Miskatonic University Press

Thirty years

vagaries

I wrote this on 13 March 1994:

I’ve been working on some hypertext, with HTML, and chatting on the IRC a fair bit.

That was on Internex Online, the famous io.org. As K.K. Campbell wrote in “Party’s Over: How Internex Online Fell Afoul of the New Internet” in Eye Weekly on 9 November 1995, when IO was collapsing:

IO was the place to be in Toronto cyberspace. The digital generation flocked to it and lit up its modem lights all day and all night. It was the mother ship that launched thousands of netters and dozens of Internet service providers (ISPs).

The next month I noted I was getting three and a half hours a day of free access for working on the hypertext help system, which was built with the text browser Lynx.

The access was with a 2400 bps modem. My current download speed, tested through a VPN on the other side of the country, is 17,500 times faster, which means that averaged out the speed has gone up well over 50,000% annually. I pay about $90 per month (it should be less, but TekSavvy gets hosed by the big telcos), but I get unlimited access all day, and I don’t have to work on the help pages.

I drifted away from IRC but I’m still working with hypertext.

On another note, looking back at some old IO files I saw I’d posted this to the Usenet group sci.logic in October 1994, with the subject “Productivity of Turing machines.” I’d learned about Busy Beaver machines.

I’m doing a metalogic course, and we just finished doing Turing machines. We did the “Busy Beaver” machines - the nth BB being the machine of n states that produces more 1’s on the tape given input of only blanks than any other machine of n states. (Then we went on to prove there is no machine that, given input n, figures out the productivity of the BB of size n.)
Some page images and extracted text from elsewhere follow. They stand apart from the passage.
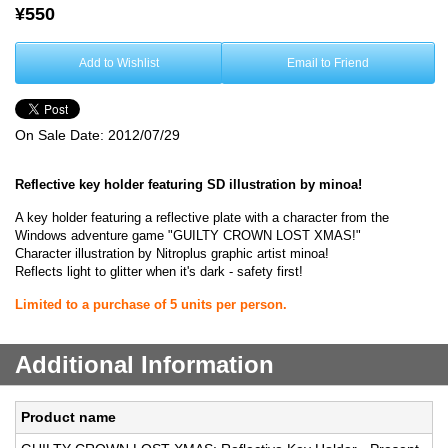
¥550
Add to Wishlist
Email to Friend
On Sale Date:
2012/07/29
Reflective key holder featuring SD illustration by minoa!
A key holder featuring a reflective plate with a character from the
Windows adventure game "GUILTY CROWN LOST XMAS!"
Character illustration by Nitroplus graphic artist minoa!
Reflects light to glitter when it's dark - safety first!
Limited to a purchase of 5 units per person.
Additional Information
Product name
We figured out that the productivity of the BB of size 1 was 1. The prof mentioned some work had been done to figure out productivities of bigger BB’s - the 7th is in the thousands, I think he said.

Does anybody know any more about this? Any references I could check? I searched on the Web, but couldn’t find anything. Any further information would be appreciated - I find Turing machines very interesting.

Herb Enderton (a math prof at UCLA) replied:

Yes. Start with the review of Brady in The Journal of Symbolic Logic, vol. 56 (1991), page 1091. That gives the known scores for the Busy Beaver game, and references to other papers on the subject. It’s a fun topic.

Incidentally, I am told by people who have translated works on recursion theory from English into other languages that the phrase “busy beaver” gave them a lot of trouble!

Enderton was the reviews editor of The Journal of Symbolic Logic, so he had overseen this review three years earlier.

And Peter Suber (then a philosophy professor at Earlham College) replied:

A BB of size 5 already has a productivity in the thousands. In 1984, George Uhing constructed a BB(5) with a productivity of 1,915. Of course, we can’t prove that this is the most productive BB(5). But Uhing says he conducted a brute force search of all the 64,403,380,965,376 possible BB(5)’s to find his. (Source: Ivars Peterson, The Mathematical Tourist, W.H. Freeman, 1988, pp. 197-99.)

(Suber used underscores before and after the title. Markdown turns that into italics: plain text from 1994 formats nicely thirty years later!)

I had no idea who either was. They both gave generous and informative answers to a stranger. It may still be September 1993 (who am I to complain? I’d only got in a few months early) but that helpful spirit is still out there, though it’s a lot harder to find.